Social Media Security Risks to Address for Executive Protection
In this day and age, executives have to carefully plan every move, and be able to keep their eyes and ears open to many different situations and scenarios occurring simultaneously. Executive protection teams must be able to handle many different moving parts at once – reputation risk, physical security and cyber security. Below are key issues executive protection teams should prioritize when addressing social media security.
Social Media Account Passwords & Two-factor Authentication
Passwords are the main portal of entry to any account – whether is be social, personal, or financial. Once a hacker has been able to bypass and figure out an executive’s password the risk dynamic and issues that arise materially change.
There are 3 main safety measures that are easy to implement and increase the level of security of social media accounts.
- Have different passwords for each social account – that way even if one account is compromised, the others not mean an immediate compromise. Use randomly generated passwords for each account with a tool such as Lastpass.
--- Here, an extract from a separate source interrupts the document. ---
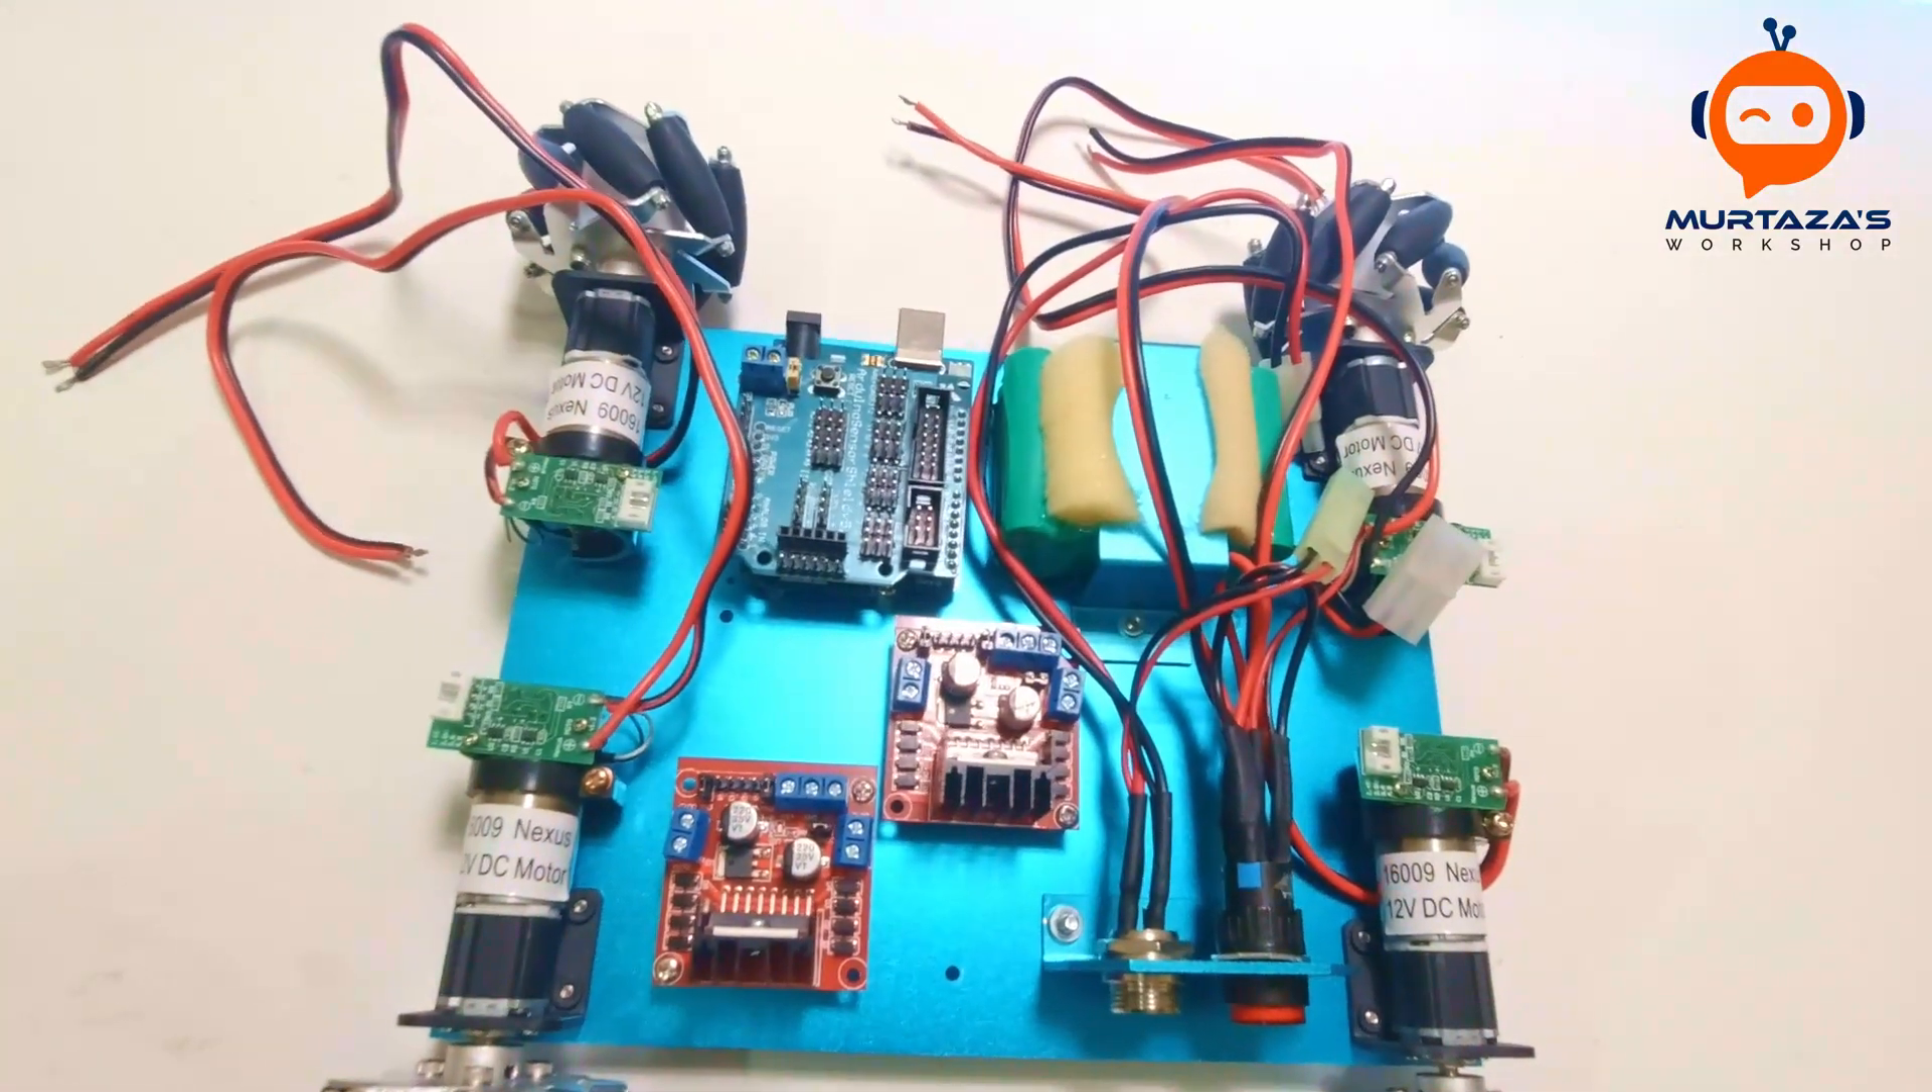So now you can see that we have completed the assembly process and we have attached the H -bridges, the Arduino board and the battery and the power button as well.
- Be aware of breaches. If a site you use has been breached, it’s critical that you immediately reset passwords.
Examples of breaches:
- MySpace: 359,420,698 accounts
- NetEase: 234,842,089 accounts
- LinkedIn: 164,611,595 accounts
- Adobe: 152,445,165 accounts
- Badoo: 112,005,531 accounts
- VK: 93,338,602 accounts
- Youku: 91,890,110 accounts
- Rambler: 91,436,280 accounts
- Dropbox: 68,648,009 accounts
- tumblr: 65,469,298 accounts
- Implement multi-factor authentication. This requires anyone logging into your accounts to also verify that is a valid user via a code sent to another account or device. Actors that are trying to hack in an account would not have the mentioned device with them, therefore preventing a brute force attack. In certain circumstances, take the extra step and make sure all of the devices the executive has are separated between personal and work devices.
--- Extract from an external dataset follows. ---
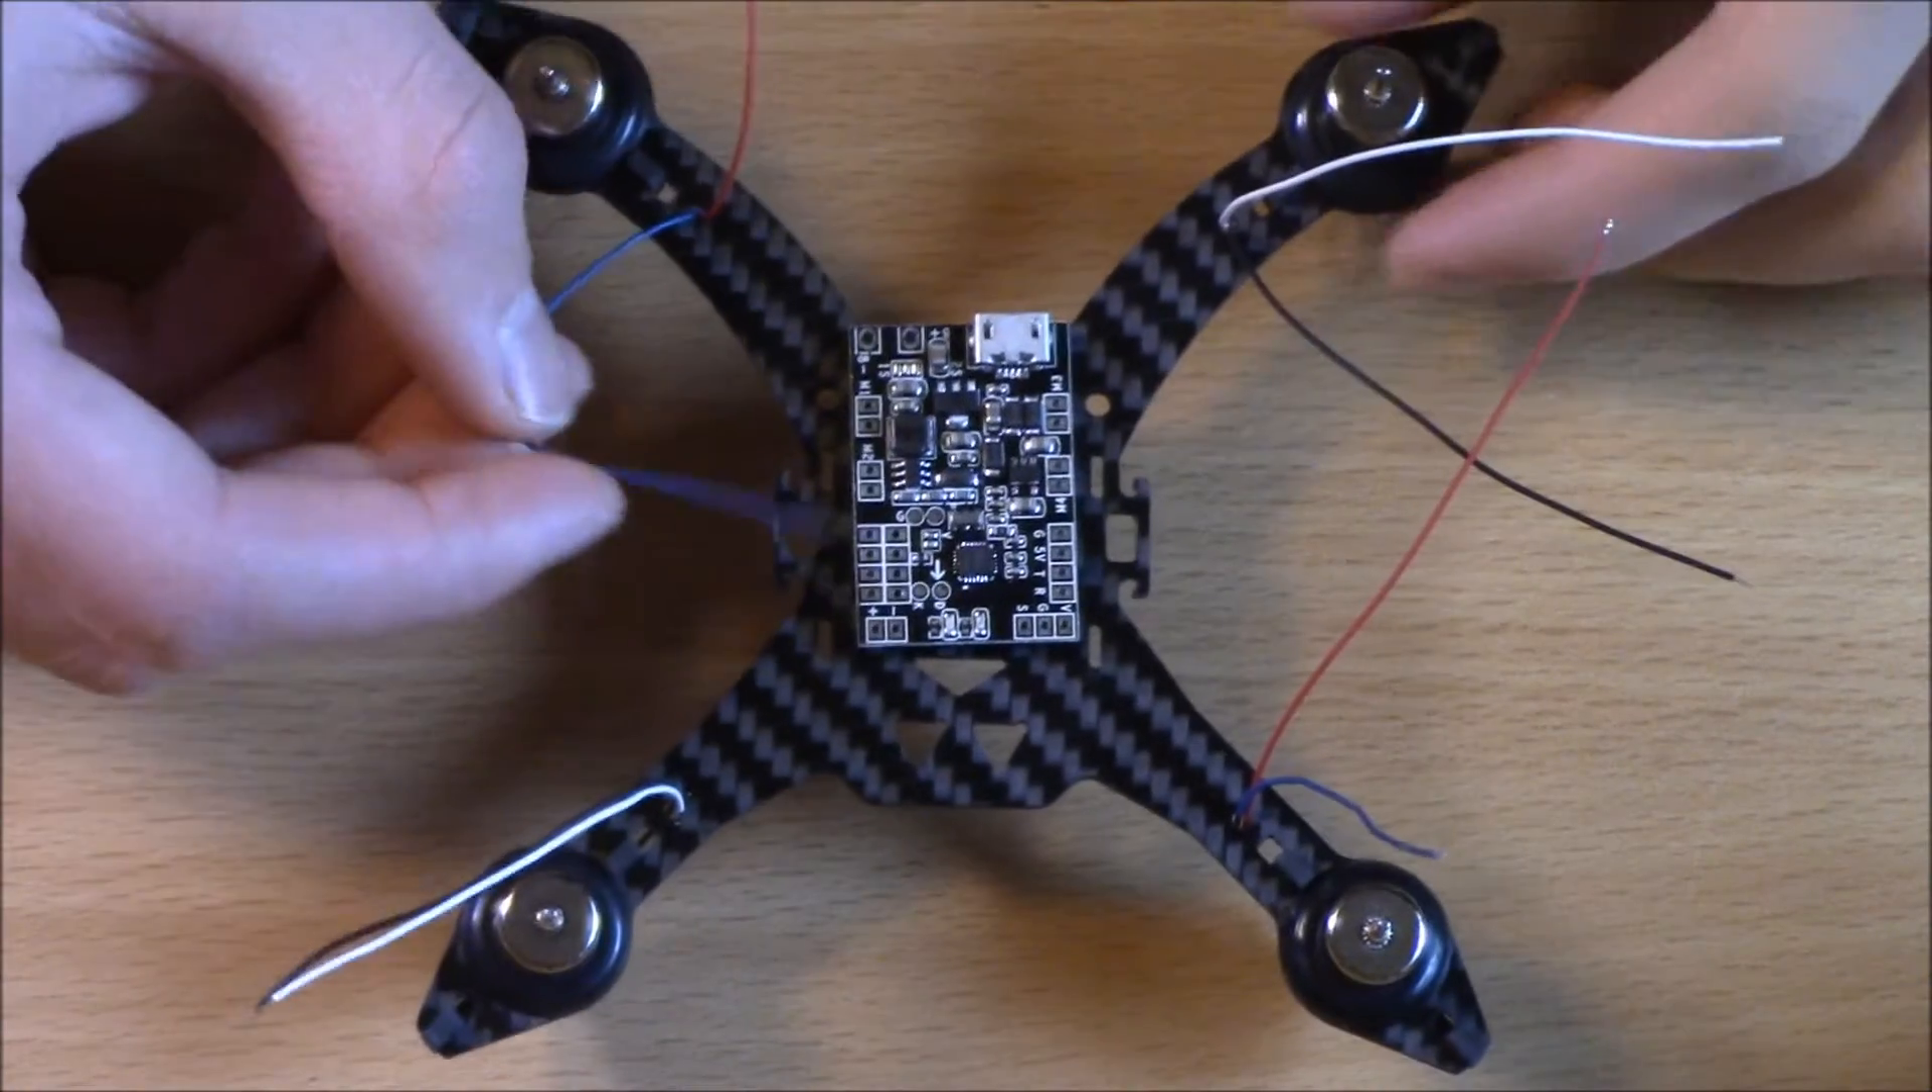All right, so now that we are on there you can see you have all the motors mounted, all the wires sticking out of here.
Enabling Two-Factor Authentication on:
Geo-enabled Social Media Posts
Enabling the public to know where your executive is opens up an entirely different world of risks, including oversharing information to those who don’t need it, to disclosing private locations. Geo-enabled social media postings through location-based services (LBS) create physical risk, leaving the executive with little to no privacy. The best way to combat this risk is to remove it completely – turn off the geo-enabled feature for both your executives and their family members. If it’s needed, keep it on ONLY for apps that do not disclose location and update social profiles with location information. This ensures that those who can see their location are closed, trusted, vetted personal family and friends.
Social Media Account Imposters
There’s also always a risk of imposters on any social platform. Fake executive accounts are also used as part of social engineering & spear-phishing attacks to target customers and other key employees. There are a couple of solutions that can help mitigate the risk of this situation and aid abuse teams to speed up take downs.The first is having a verified account or page. That way, if anyone sees a page that is posting as the executive, but know that that’s not the official page, they tend to be less believing of the content coming from “unverified” pages. Next, you should have a monitoring system with triggers in place that understands the difference between authorized and unauthorized social media accounts quickly, so take-downs can occur quickly.
Social Media Brand Imposters
Brand impersonation is something that is similar to account imposters, but tends to be able to cause a larger scale of damage. Brand impersonation is done by an actor with ill intentions and pretends to be the brand or an employee of that brand. They can do this fairly easily, by creating a fake profile, page, or twitter handle with some variation of that company or brand name. They then begin to push out postings, which the public would respond to, not knowing this was a fraudulent account. The best way to mitigate this threat is this is to have a team consistently monitoring for unique sources that are correlated to an approved inventory of social media assets.
Oversharing “Pattern of Life” Content
When any executive is a public figure, the fans and the public enjoy knowing what they are up to. This helps to build the relationship between the public and the executive, creating a rapport that is the base of their brand. But, sometimes, too much sharing can have a dangerous impact on the safety and well being of the executive. This should be limited – there’s ways around it. In order to let the public know what an executive is doing, post after the occurrences. That way, the public still can be engaged, but the executive has moved onto another venue reducing physical risk. It is very important that a “pattern of life” cannot be established through social media on the executive or close friends & family members too.
Breaking Event Awareness
As executives travel to work, events, conferences and vacation, situational awareness of the breaking events in the location they are present in is a 24 x 7 issue. Executive protection teams need to quickly respond to emerging hazards and physical risk related to the exact geographies their executive(s) are present in. It is critical for executive protection teams have an understanding what is correlating to the physical event on social media. Understanding where travel, weather and other physical hazards may be present will assist in determining the need and exit strategy for an evacuation from the site. The best way to address this need is this is to have a location-based monitoring solution that can support advance and real-time analysis.